GIVEN ENTRIES: Begin

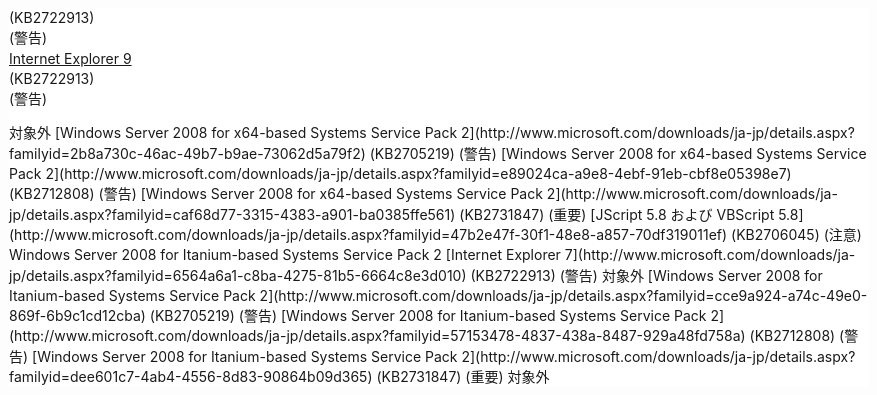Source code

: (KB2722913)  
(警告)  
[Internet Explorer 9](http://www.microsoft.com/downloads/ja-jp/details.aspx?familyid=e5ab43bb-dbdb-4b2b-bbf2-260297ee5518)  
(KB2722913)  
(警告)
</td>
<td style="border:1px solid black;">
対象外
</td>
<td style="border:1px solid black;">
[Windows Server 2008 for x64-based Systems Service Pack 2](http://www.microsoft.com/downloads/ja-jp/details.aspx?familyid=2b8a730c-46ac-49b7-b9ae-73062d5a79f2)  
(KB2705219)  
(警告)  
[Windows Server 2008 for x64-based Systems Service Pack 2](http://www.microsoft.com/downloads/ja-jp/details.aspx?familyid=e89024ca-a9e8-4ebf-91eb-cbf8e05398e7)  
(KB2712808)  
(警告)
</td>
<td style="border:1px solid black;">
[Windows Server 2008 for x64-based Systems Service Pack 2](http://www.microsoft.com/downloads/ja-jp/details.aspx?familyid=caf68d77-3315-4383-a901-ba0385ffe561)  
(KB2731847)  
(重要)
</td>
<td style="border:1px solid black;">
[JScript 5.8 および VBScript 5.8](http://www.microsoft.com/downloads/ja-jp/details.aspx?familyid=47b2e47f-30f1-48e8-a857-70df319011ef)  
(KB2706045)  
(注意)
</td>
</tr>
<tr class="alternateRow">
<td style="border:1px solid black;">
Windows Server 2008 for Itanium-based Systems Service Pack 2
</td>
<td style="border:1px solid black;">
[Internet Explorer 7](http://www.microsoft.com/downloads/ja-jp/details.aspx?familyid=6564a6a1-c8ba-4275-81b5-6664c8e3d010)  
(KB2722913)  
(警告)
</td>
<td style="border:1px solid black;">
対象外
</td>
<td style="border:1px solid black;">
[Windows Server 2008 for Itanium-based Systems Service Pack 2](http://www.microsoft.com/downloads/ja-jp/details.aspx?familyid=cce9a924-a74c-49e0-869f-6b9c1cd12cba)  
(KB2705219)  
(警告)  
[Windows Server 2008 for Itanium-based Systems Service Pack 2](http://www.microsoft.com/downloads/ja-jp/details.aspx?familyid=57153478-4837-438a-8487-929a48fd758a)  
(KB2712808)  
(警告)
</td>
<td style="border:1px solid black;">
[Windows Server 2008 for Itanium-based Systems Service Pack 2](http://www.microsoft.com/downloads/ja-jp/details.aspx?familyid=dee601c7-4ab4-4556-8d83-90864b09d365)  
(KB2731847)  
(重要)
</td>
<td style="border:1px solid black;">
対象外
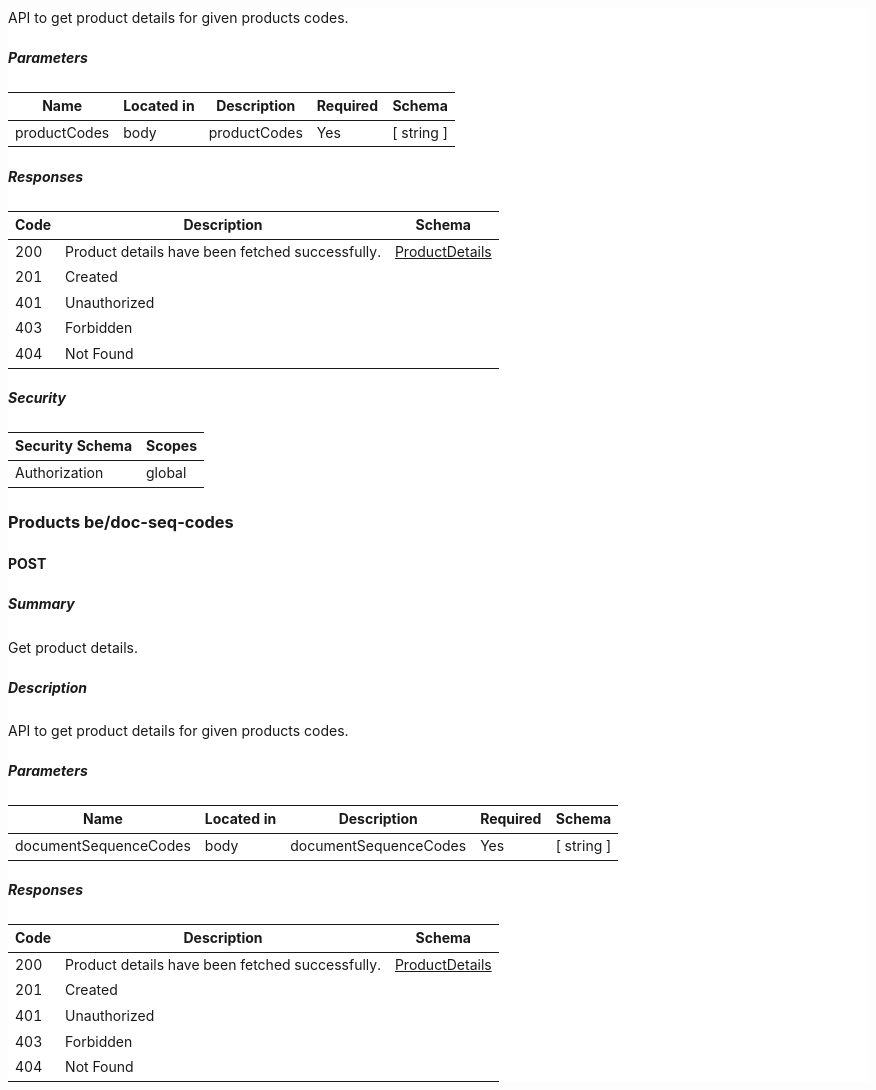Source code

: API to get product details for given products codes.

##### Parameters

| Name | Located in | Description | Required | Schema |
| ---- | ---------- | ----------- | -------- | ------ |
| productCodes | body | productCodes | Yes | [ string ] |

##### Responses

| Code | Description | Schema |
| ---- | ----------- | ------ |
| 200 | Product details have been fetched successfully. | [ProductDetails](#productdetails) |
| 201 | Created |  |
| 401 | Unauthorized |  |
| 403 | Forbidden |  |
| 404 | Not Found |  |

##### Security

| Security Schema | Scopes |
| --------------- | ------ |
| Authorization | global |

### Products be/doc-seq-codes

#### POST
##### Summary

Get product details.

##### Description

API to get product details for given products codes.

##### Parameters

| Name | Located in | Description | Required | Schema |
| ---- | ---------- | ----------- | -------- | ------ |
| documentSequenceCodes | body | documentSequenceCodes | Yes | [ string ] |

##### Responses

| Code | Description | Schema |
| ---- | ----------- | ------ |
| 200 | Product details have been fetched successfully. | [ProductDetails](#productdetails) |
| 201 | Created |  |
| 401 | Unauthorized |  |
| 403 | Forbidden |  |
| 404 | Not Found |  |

GIVEN ENTRIES: End
GIVEN ENTRIES: Begin

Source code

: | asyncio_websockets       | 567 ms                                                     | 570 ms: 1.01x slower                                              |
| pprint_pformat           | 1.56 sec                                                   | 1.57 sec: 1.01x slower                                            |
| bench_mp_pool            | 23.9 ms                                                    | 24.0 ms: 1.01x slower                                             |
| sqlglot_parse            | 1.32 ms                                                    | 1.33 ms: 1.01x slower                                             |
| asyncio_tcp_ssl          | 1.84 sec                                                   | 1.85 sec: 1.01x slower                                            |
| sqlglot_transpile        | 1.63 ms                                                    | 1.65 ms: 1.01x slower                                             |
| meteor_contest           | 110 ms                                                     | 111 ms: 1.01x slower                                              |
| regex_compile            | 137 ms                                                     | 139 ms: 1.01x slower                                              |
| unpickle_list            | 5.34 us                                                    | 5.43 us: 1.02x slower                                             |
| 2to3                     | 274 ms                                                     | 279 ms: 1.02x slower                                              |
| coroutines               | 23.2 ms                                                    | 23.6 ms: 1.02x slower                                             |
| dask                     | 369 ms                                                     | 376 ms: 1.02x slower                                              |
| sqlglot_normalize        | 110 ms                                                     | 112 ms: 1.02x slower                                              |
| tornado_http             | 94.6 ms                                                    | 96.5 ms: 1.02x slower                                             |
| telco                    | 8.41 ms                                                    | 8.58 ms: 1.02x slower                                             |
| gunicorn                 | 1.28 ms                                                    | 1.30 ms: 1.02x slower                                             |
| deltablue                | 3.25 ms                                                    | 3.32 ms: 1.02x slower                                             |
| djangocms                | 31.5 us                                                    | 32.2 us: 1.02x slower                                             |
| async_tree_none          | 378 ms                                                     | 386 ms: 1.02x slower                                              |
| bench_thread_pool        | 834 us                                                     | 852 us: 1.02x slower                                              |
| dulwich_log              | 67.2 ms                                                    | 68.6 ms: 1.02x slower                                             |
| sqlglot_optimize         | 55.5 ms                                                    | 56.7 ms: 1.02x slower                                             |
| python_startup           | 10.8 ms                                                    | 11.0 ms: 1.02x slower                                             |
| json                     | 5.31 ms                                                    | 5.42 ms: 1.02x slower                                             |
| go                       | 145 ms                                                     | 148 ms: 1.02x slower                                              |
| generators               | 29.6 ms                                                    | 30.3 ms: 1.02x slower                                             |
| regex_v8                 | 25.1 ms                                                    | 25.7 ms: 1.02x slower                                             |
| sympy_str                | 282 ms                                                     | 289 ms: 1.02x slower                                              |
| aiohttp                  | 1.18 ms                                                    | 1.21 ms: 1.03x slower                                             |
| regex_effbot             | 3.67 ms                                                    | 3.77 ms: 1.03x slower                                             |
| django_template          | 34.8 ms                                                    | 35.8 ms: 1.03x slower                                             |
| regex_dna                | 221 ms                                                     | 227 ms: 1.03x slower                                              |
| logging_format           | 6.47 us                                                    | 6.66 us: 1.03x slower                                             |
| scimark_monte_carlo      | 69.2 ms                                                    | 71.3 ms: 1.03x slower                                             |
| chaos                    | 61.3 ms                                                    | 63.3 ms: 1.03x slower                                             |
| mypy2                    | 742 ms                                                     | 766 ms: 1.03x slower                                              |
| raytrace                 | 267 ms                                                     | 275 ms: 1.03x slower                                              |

GIVEN ENTRIES: End

TASK GOAL.
Copy the entries above exactly, but only from the line holding "5.43 us: 1.02x" through the line holding "386 ms: 1.02x", both included.

EXERCISE RESPONSE.
| unpickle_list            | 5.34 us                                                    | 5.43 us: 1.02x slower                                             |
| 2to3                     | 274 ms                                                     | 279 ms: 1.02x slower                                              |
| coroutines               | 23.2 ms                                                    | 23.6 ms: 1.02x slower                                             |
| dask                     | 369 ms                                                     | 376 ms: 1.02x slower                                              |
| sqlglot_normalize        | 110 ms                                                     | 112 ms: 1.02x slower                                              |
| tornado_http             | 94.6 ms                                                    | 96.5 ms: 1.02x slower                                             |
| telco                    | 8.41 ms                                                    | 8.58 ms: 1.02x slower                                             |
| gunicorn                 | 1.28 ms                                                    | 1.30 ms: 1.02x slower                                             |
| deltablue                | 3.25 ms                                                    | 3.32 ms: 1.02x slower                                             |
| djangocms                | 31.5 us                                                    | 32.2 us: 1.02x slower                                             |
| async_tree_none          | 378 ms                                                     | 386 ms: 1.02x slower                                              |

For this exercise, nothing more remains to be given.